A reader asked the two writers whether translations would restrict the spread of literatures. Sheng Keyi said, “in addition to trust, there is nothing left.” If we don’t trust the translator, but still looking forward to its publishing, it is absolutely a contradiction. But after she learned English, she felt that the more you know about a language, more difficult you would feel the translation is. So now she is more tolerant to the translations, except some obvious mistakes or some key information which cannot be changed. In her opinion, if the translation has an obvious mistake, clear and natural semantics will become stiff, which will be difficult for readers to understand, and that will make authors sad.

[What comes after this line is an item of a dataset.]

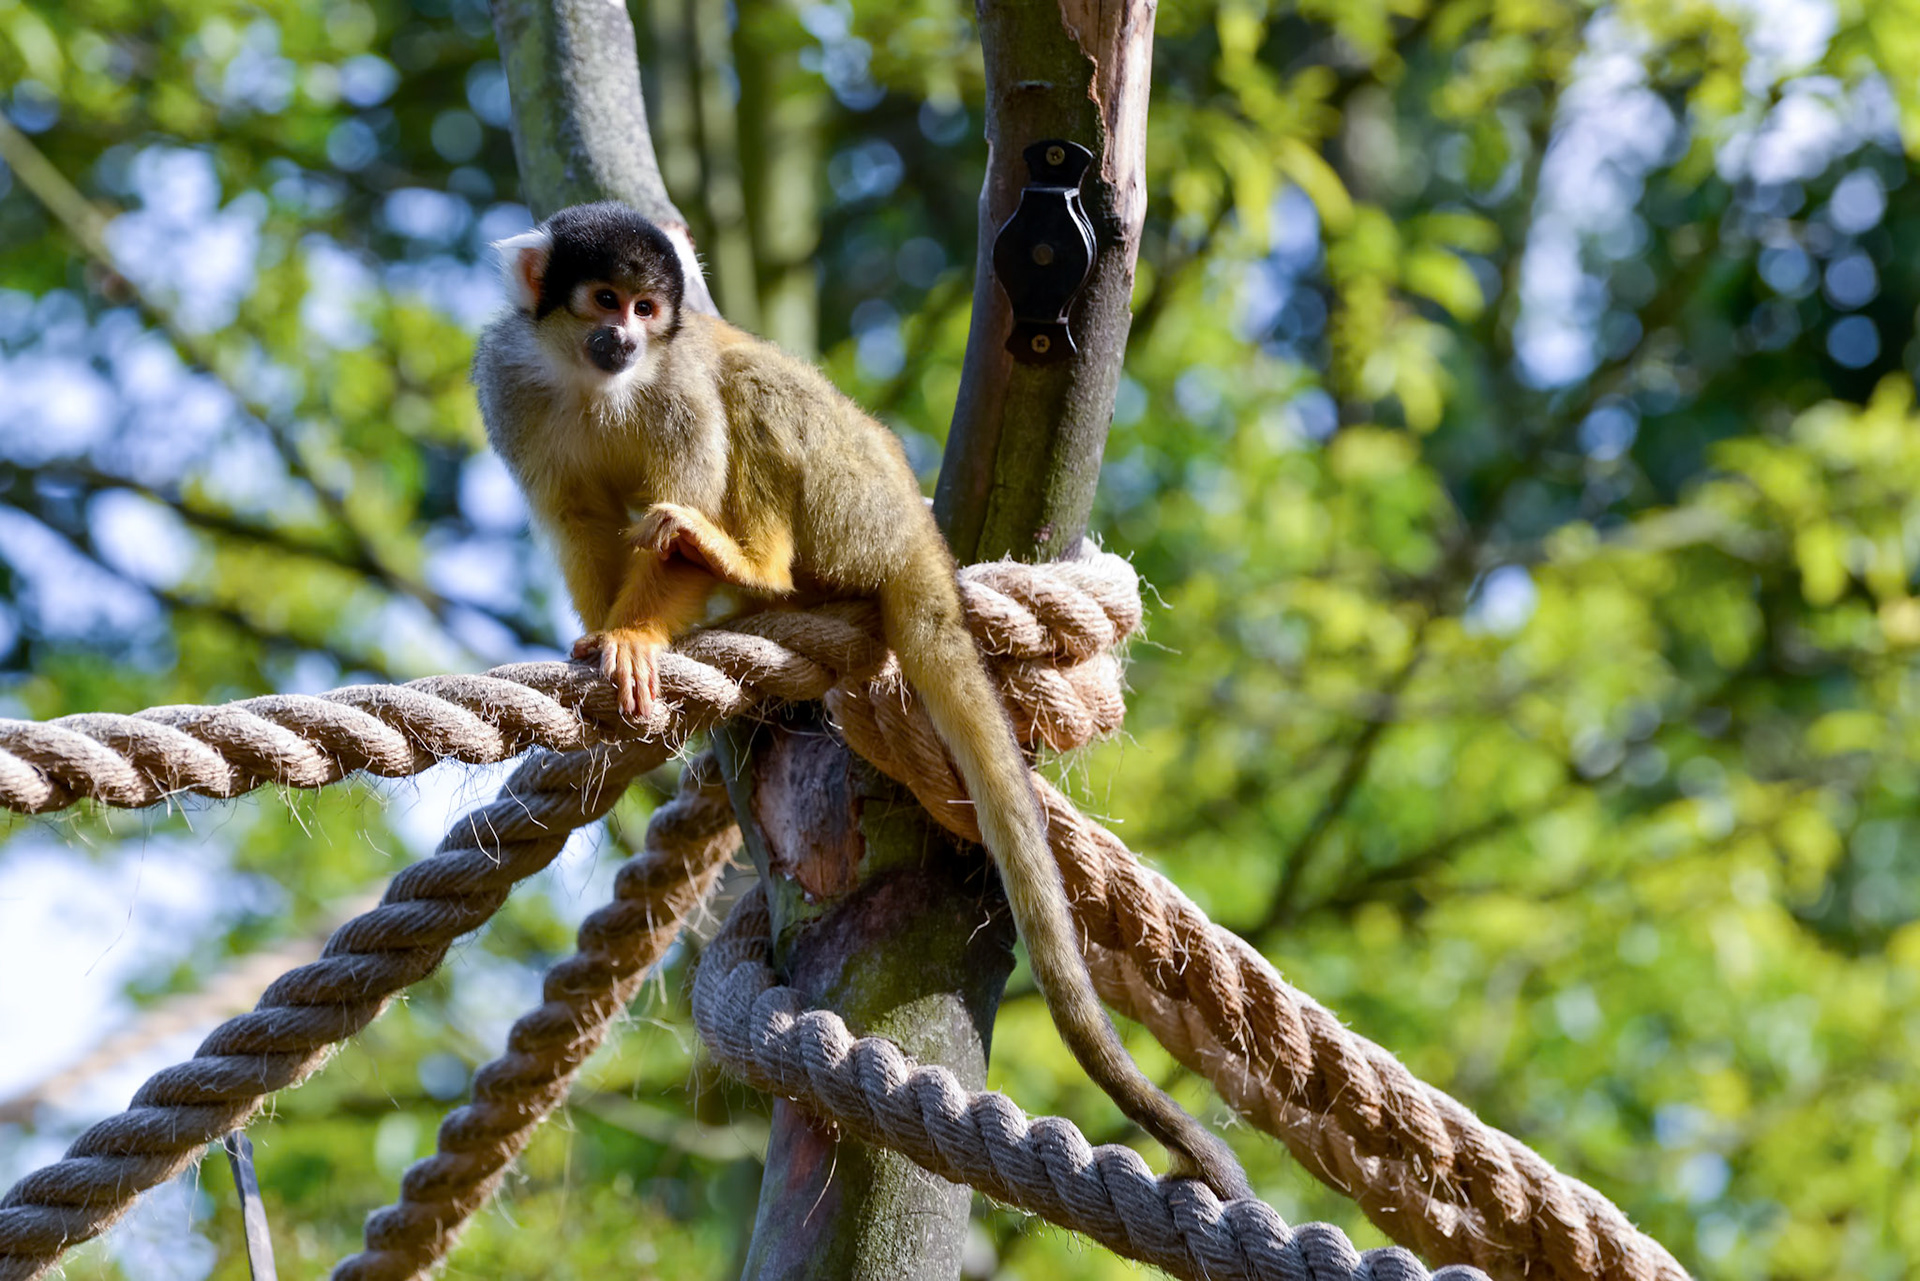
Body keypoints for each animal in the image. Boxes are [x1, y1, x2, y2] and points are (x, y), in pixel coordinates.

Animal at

The China-Europe International Literary Festival has been held for 4 years. Every year, the Chinese writers, together with the writers from Europe, discussed a variety of topics on life and society. Once more, in the 5th China-Europe International Literary Festival, excellent Chinese writers and the writers from 27 European countries will continue the literary conversation between China and Europe.
At the end of the event, both of the writers showed their satisfaction to the conversation, and extended their greetings to each other. They also expressed their expectations for the world bac to normal as soon as possible after the pandemic, and they hoped writers could shoulder their own responsibilities.